(Listed records begins)

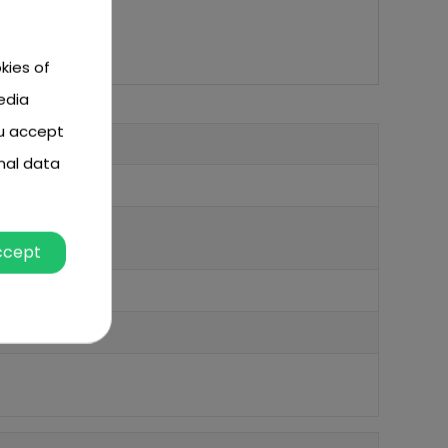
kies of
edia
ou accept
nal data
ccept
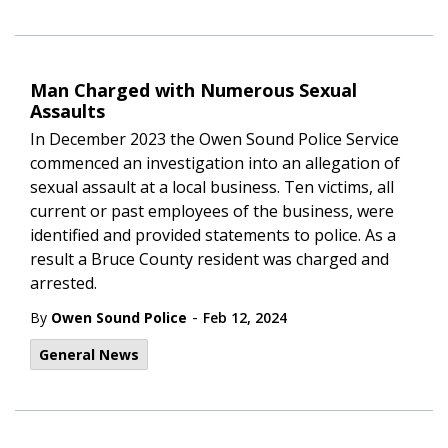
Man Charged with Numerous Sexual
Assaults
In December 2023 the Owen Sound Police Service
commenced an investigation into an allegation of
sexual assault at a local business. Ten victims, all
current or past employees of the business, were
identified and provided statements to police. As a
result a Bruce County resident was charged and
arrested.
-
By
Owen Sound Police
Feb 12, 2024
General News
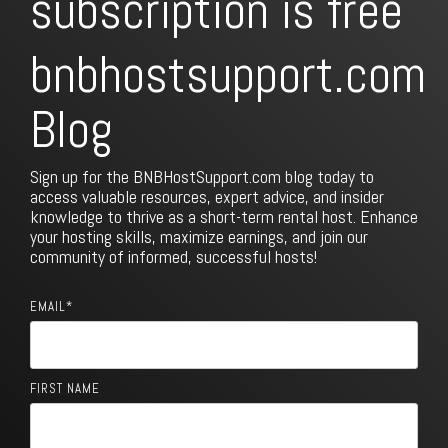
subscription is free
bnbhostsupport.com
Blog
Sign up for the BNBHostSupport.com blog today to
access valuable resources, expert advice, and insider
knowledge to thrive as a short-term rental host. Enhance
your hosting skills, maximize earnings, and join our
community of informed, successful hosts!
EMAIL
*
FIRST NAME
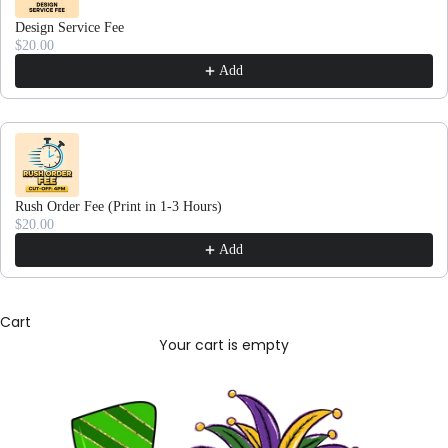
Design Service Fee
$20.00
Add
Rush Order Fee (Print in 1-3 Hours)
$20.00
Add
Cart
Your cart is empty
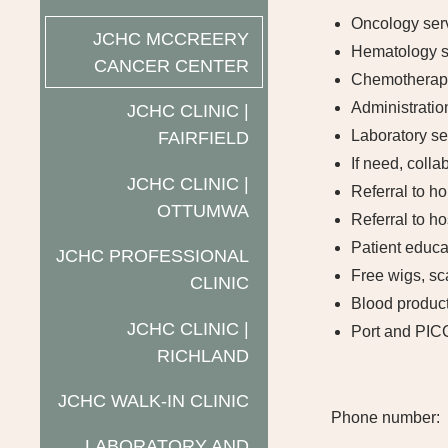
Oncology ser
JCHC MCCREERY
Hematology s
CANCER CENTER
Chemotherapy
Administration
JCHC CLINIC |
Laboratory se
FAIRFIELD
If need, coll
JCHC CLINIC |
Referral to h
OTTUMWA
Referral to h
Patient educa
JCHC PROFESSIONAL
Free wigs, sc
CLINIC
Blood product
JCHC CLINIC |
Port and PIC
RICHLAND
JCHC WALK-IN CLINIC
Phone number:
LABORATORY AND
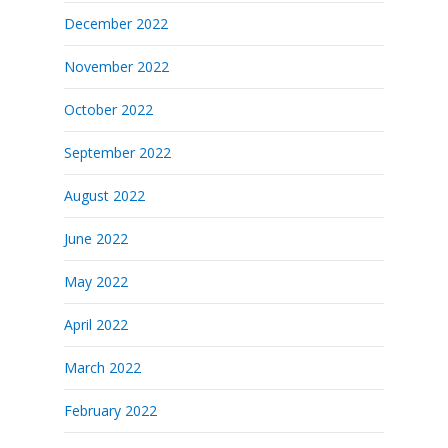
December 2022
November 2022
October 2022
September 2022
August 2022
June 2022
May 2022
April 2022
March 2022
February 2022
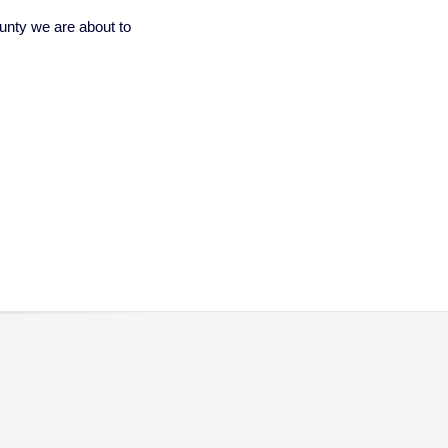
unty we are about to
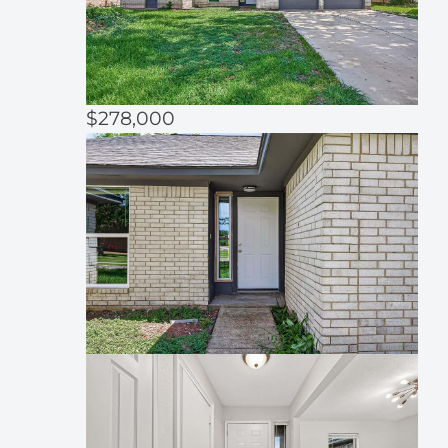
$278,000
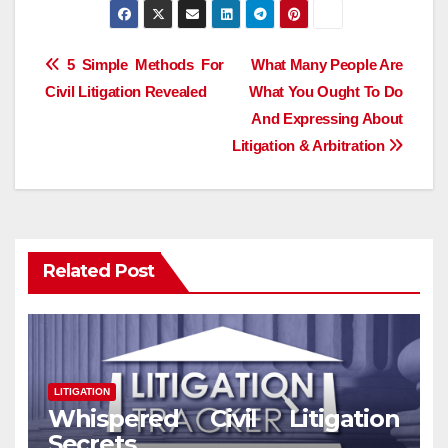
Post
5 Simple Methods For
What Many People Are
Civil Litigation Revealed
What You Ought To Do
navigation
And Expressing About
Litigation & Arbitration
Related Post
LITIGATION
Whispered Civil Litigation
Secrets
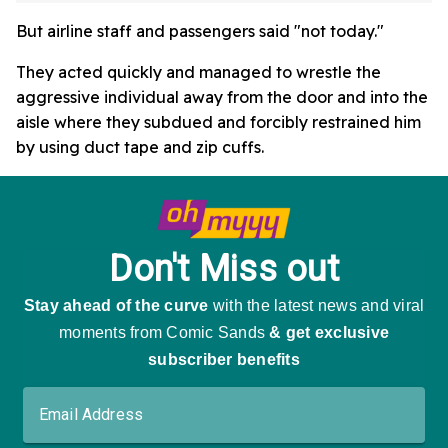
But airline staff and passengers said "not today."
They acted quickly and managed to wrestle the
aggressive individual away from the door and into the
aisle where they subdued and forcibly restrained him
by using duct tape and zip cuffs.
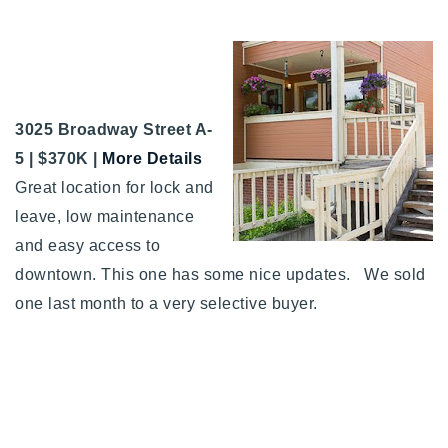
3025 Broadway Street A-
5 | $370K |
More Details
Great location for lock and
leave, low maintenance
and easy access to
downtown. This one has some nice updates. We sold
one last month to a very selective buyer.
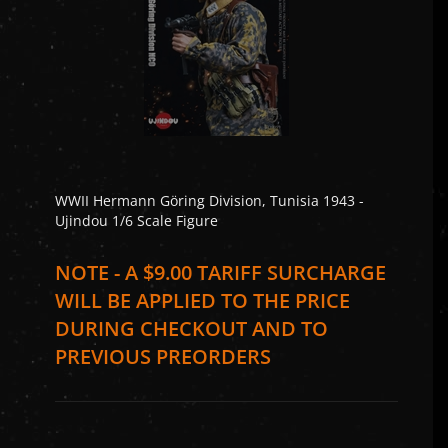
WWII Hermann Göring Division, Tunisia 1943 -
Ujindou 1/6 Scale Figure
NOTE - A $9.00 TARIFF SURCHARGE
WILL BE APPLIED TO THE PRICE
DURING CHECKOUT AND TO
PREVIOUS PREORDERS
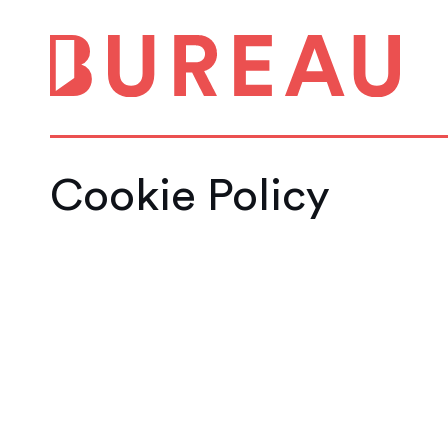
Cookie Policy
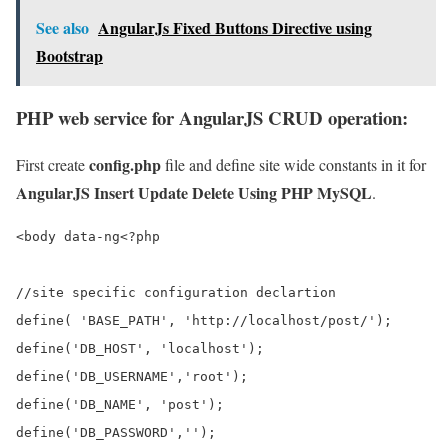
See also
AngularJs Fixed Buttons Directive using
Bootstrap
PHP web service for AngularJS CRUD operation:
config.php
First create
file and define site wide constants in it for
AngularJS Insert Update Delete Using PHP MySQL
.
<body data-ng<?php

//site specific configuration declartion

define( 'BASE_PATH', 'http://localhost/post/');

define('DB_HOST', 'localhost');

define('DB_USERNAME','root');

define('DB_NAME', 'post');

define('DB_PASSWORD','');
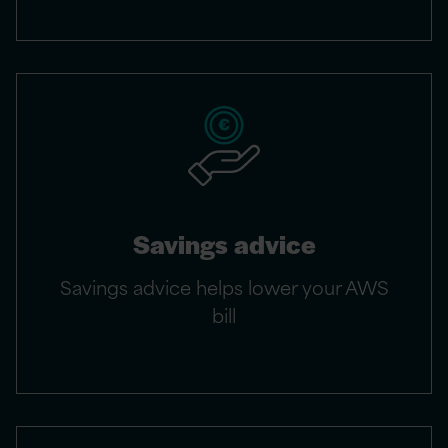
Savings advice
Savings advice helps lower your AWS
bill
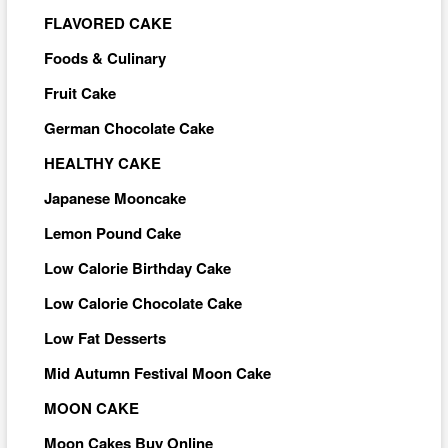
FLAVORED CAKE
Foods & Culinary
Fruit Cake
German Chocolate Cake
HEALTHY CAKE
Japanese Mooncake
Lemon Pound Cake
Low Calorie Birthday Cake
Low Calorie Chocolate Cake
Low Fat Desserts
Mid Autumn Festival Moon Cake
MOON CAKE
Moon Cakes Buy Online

(Listed records ends)

• [Task requirements]: The records above should be copied word for word, with the pictures left out.

• [Solution]:
kies of
edia
ou accept
nal data
ccept
Man Charged with Numerous Sexual
Assaults
In December 2023 the Owen Sound Police Service
commenced an investigation into an allegation of
sexual assault at a local business. Ten victims, all
current or past employees of the business, were
identified and provided statements to police. As a
result a Bruce County resident was charged and
arrested.
-
By
Owen Sound Police
Feb 12, 2024
General News
subscription is free
bnbhostsupport.com
Blog
Sign up for the BNBHostSupport.com blog today to
access valuable resources, expert advice, and insider
knowledge to thrive as a short-term rental host. Enhance
your hosting skills, maximize earnings, and join our
community of informed, successful hosts!
EMAIL
*
FIRST NAME
Design Service Fee
$20.00
Add
Rush Order Fee (Print in 1-3 Hours)
$20.00
Add
Cart
Your cart is empty
Oncology ser
JCHC MCCREERY
Hematology s
CANCER CENTER
Chemotherapy
Administration
JCHC CLINIC |
Laboratory se
FAIRFIELD
If need, coll
JCHC CLINIC |
Referral to h
OTTUMWA
Referral to h
Patient educa
JCHC PROFESSIONAL
Free wigs, sc
CLINIC
Blood product
JCHC CLINIC |
Port and PIC
RICHLAND
JCHC WALK-IN CLINIC
Phone number:
LABORATORY AND
December 2022
November 2022
October 2022
September 2022
August 2022
June 2022
May 2022
April 2022
March 2022
February 2022
unty we are about to
$278,000
Post
5 Simple Methods For
What Many People Are
Civil Litigation Revealed
What You Ought To Do
navigation
And Expressing About
Litigation & Arbitration
Related Post
LITIGATION
Whispered Civil Litigation
Secrets
But airline staff and passengers said "not today."
They acted quickly and managed to wrestle the
aggressive individual away from the door and into the
aisle where they subdued and forcibly restrained him
by using duct tape and zip cuffs.
3025 Broadway Street A-
5 | $370K |
More Details
Great location for lock and
leave, low maintenance
and easy access to
downtown. This one has some nice updates. We sold
one last month to a very selective buyer.
WWII Hermann Göring Division, Tunisia 1943 -
Ujindou 1/6 Scale Figure
NOTE - A $9.00 TARIFF SURCHARGE
WILL BE APPLIED TO THE PRICE
DURING CHECKOUT AND TO
PREVIOUS PREORDERS
Cookie Policy
See also
AngularJs Fixed Buttons Directive using
Bootstrap
PHP web service for AngularJS CRUD operation:
config.php
First create
file and define site wide constants in it for
AngularJS Insert Update Delete Using PHP MySQL
.
<body data-ng<?php

//site specific configuration declartion

define( 'BASE_PATH', 'http://localhost/post/');

define('DB_HOST', 'localhost');

define('DB_USERNAME','root');

define('DB_NAME', 'post');

define('DB_PASSWORD','');
Savings advice
Savings advice helps lower your AWS
bill
FLAVORED CAKE
Foods & Culinary
Fruit Cake
German Chocolate Cake
HEALTHY CAKE
Japanese Mooncake
Lemon Pound Cake
Low Calorie Birthday Cake
Low Calorie Chocolate Cake
Low Fat Desserts
Mid Autumn Festival Moon Cake
MOON CAKE
Moon Cakes Buy Online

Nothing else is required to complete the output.